確定拠出年金(iDeCo・企業型)

確定拠出年金の60歳未満引き出し不可は、例外事項があってもよいのでは?

2021年2月21日

こんにちは。
投資信託クリニックの カン・チュンド です。

わたしは仕事柄、
他人のご資産状況を毎日のように拝見しています。

同じ確定拠出年金であっても、
iDeCo(個人型)はまだ運用資産額が「2桁」の人が多いです。
(たとえば60万円とか70万円とか。
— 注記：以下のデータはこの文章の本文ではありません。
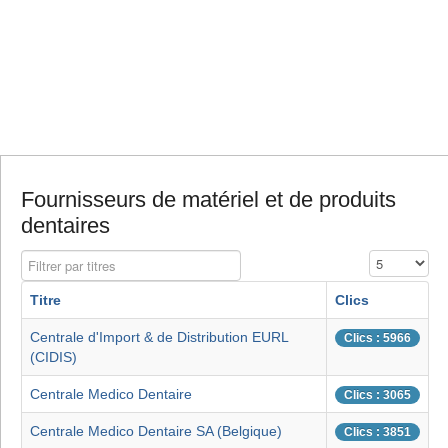
Fournisseurs de matériel et de produits
dentaires
Filtrer par titres
Affichage #
Titre
Clics
Centrale d'Import & de Distribution EURL
Clics : 5966
(CIDIS)
Centrale Medico Dentaire
Clics : 3065
Centrale Medico Dentaire SA (Belgique)
Clics : 3851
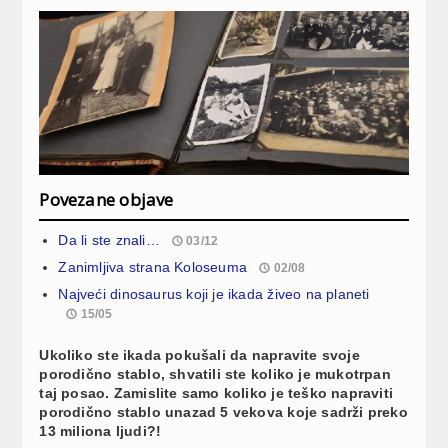
Povezane objave
Da li ste znali…
03/12
Zanimljiva strana Koloseuma
02/08
Najveći dinosaurus koji je ikada živeo na planeti
15/05
Ukoliko ste ikada pokušali da napravite svoje
porodično stablo, shvatili ste koliko je mukotrpan
taj posao. Zamislite samo koliko je teško napraviti
porodično stablo unazad 5 vekova koje sadrži preko
13 miliona ljudi?!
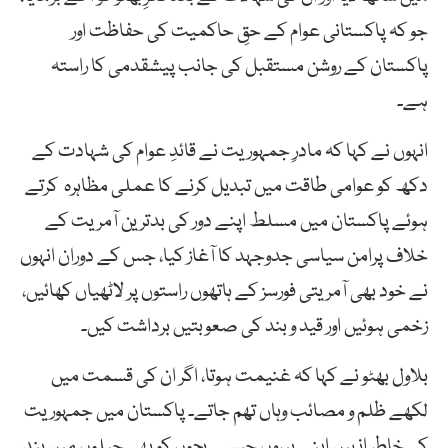
جو کہ پاکستانی عوام کے حقِ حاکمیت کی حفاظت اور
پاکستان کے روشن مستقبل کی جانب پیشقدمی کا راستہ
ہے۔
انہوں نے کہا کہ مادرِ جمہوریت نے قائدِ عوام کی شہادت کے
دکھ کو عوامی طاقت میں تبدیل کرنے کا عملی مظاہرہ کرتے
ہوئے پاکستان میں مسلط اپنے دور کی بدترین آمریت کے
خلاف پرامن سیاسی جدوجہد کا آغاز کیا، جس کے دوران انہوں
نے خود بھی آمریتی فورسز کے ہاتھوں راستوں پر لاٹھیاں کھائیں،
زخمی ہوئیں اور قید و بند کی صعوبتیں برداشت کیں۔
بلاول بھٹو نے کہا کہ غنیمت ہوتا، اگر ان کی قسمت میں
لکھے ظلم و مصائب وہاں تھم جاتے۔ پاکستان میں جمہوریت
کی خاطر انہیں اپنے ہیروں جیسے بچوں کو بھی جیلوں میں بند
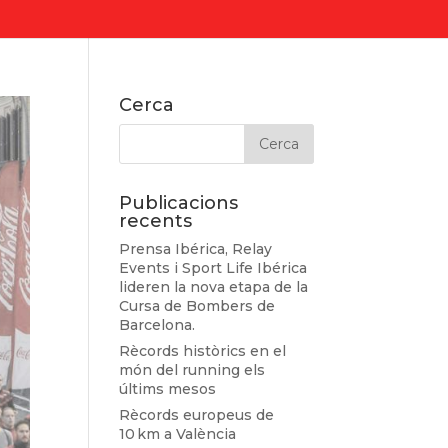
Cerca
Publicacions
recents
Prensa Ibérica, Relay
Events i Sport Life Ibérica
lideren la nova etapa de la
Cursa de Bombers de
Barcelona.
Rècords històrics en el
món del running els
últims mesos
Rècords europeus de
10 km a València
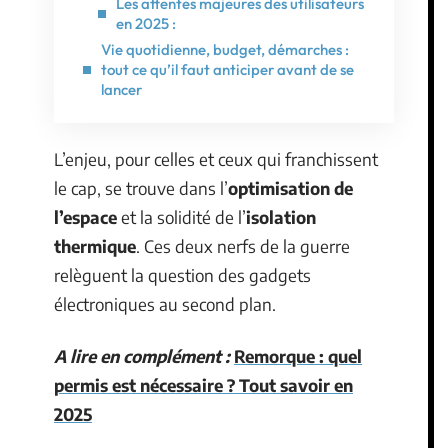
Les attentes majeures des utilisateurs
en 2025 :
Vie quotidienne, budget, démarches :
tout ce qu’il faut anticiper avant de se
lancer
L’enjeu, pour celles et ceux qui franchissent
le cap, se trouve dans l’
optimisation de
l’espace
et la solidité de l’
isolation
thermique
. Ces deux nerfs de la guerre
relèguent la question des gadgets
électroniques au second plan.
A lire en complément :
Remorque : quel
permis est nécessaire ? Tout savoir en
2025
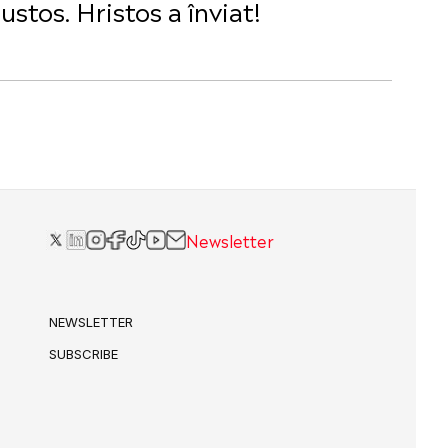
stos. Hristos a înviat!
Newsletter
NEWSLETTER
SUBSCRIBE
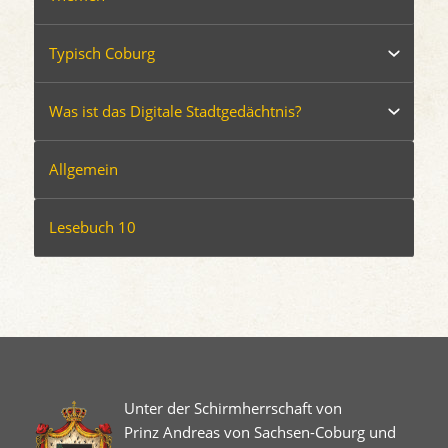
Typisch Coburg
Was ist das Digitale Stadtgedächtnis?
Allgemein
Lesebuch 10
Unter der Schirmherrschaft von
Prinz Andreas von Sachsen-Coburg und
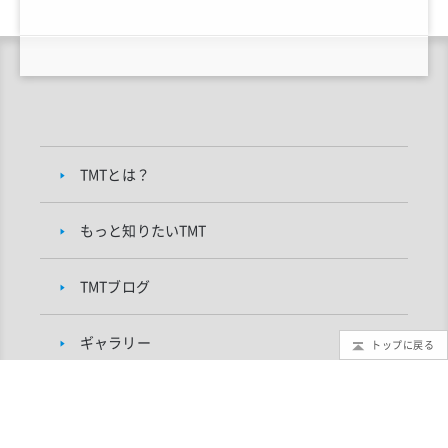
TMTとは？
もっと知りたいTMT
TMTブログ
ギャラリー
トップに戻る
インフォメーション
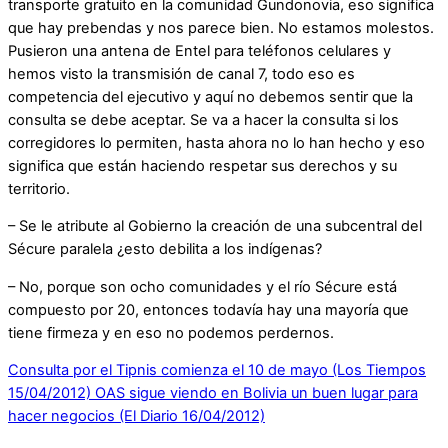
transporte gratuito en la comunidad Gundonovia, eso significa
que hay prebendas y nos parece bien. No estamos molestos.
Pusieron una antena de Entel para teléfonos celulares y
hemos visto la transmisión de canal 7, todo eso es
competencia del ejecutivo y aquí no debemos sentir que la
consulta se debe aceptar. Se va a hacer la consulta si los
corregidores lo permiten, hasta ahora no lo han hecho y eso
significa que están haciendo respetar sus derechos y su
territorio.
– Se le atribute al Gobierno la creación de una subcentral del
Sécure paralela ¿esto debilita a los indígenas?
– No, porque son ocho comunidades y el río Sécure está
compuesto por 20, entonces todavía hay una mayoría que
tiene firmeza y en eso no podemos perdernos.
Consulta por el Tipnis comienza el 10 de mayo (Los Tiempos
15/04/2012)
OAS sigue viendo en Bolivia un buen lugar para
hacer negocios (El Diario 16/04/2012)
)

企業型の確定拠出年金では、
「3桁」のお客様もけっこうおられます。

250万円とか380万円とか。

iDeCoより企業型DCのほうが、
より早く広範に普及していったためですね。


いっぽう、
米国の確定拠出年金 401(k)プランでは、

『平均』を取っても
運用資産額が日本円でいうところの「4桁」、約1100万円もあるのだそう。

出所)フィデリティ投信
【DCコラム Vol.11】コロナ禍におけるアメリカのDC加入者の対応(2020年第2四半期データから)



 

 

第2四半期末の
401 (k) プランの平均口座残高は104,400ドル(約1,100万円)となり、第1四半期末から14%増加しました(しかし、前年同期と比べると2%減少)。


スゴイですね。

どうしてこんなに残高が多いのでしょうか?

 

1.401 (k) プランの歴史が長い。
2.そもそも年間の拠出限度額が大きい。
3.株式ファンド、あるいは株式を含んだバランスファンドで運用している人が多い。

 

特に2に関して云えば、
2021年の年間拠出限度額はなんと19,500ドルもあります。

ひと月当たりで1625ドル。
1ドル100円で見ても
月16.2万円あまり拠出の枠があるということ。


つまりは、
米国人の資産形成において
それだけ401 (k) プランの重要度が高いということです。

したがって401 (k) プランでは、
『早期の引き出し』についても例外規定を設けています。

 



 

再び、フィデリティ投信のコラムから引用してみましょう。

米国のルールでは、
DCからお金を引き出すと
その金額に対して所得税がかかります。

さらに、引き出し時の年齢が
59.5歳より若かった場合には、
本来の所得税に加えて10%のペナルティ税も課されます。

 


言い方を換えれば、『ペナルティ税』さえ払えば、
万一、非常事態に遭ったときなど、

確定拠出年金から「お金」を引き出せる、
つまりは『流動性』が確保されているということであります。

この『安心感』は意外と重要ではないでしょうか?

(わたしは日本の確定拠出年金でも、
60歳未満の引き出しについて、ペナルティ料を課すなどして
『例外的』に認めるべきだと思います)



 

先ほど、非常事態に遭ったときと記しましたが、

実は今回のコロナ渦など
まさに「非常事態」であり、
米国では以下の法律が新たに制定されています。

『コロナウイルス支援・救済・経済安全保障法』
(Coronavirus Aid, Relief, and Economic Security (CARES)

このCARES法をもとに、
早期引き出しの10%の「ペナルティ課税」が一定の条件下で免除されているのだそう。

素晴らしいですね。

人の根源ニーズに寄り添うことが「法律」には求められるのです。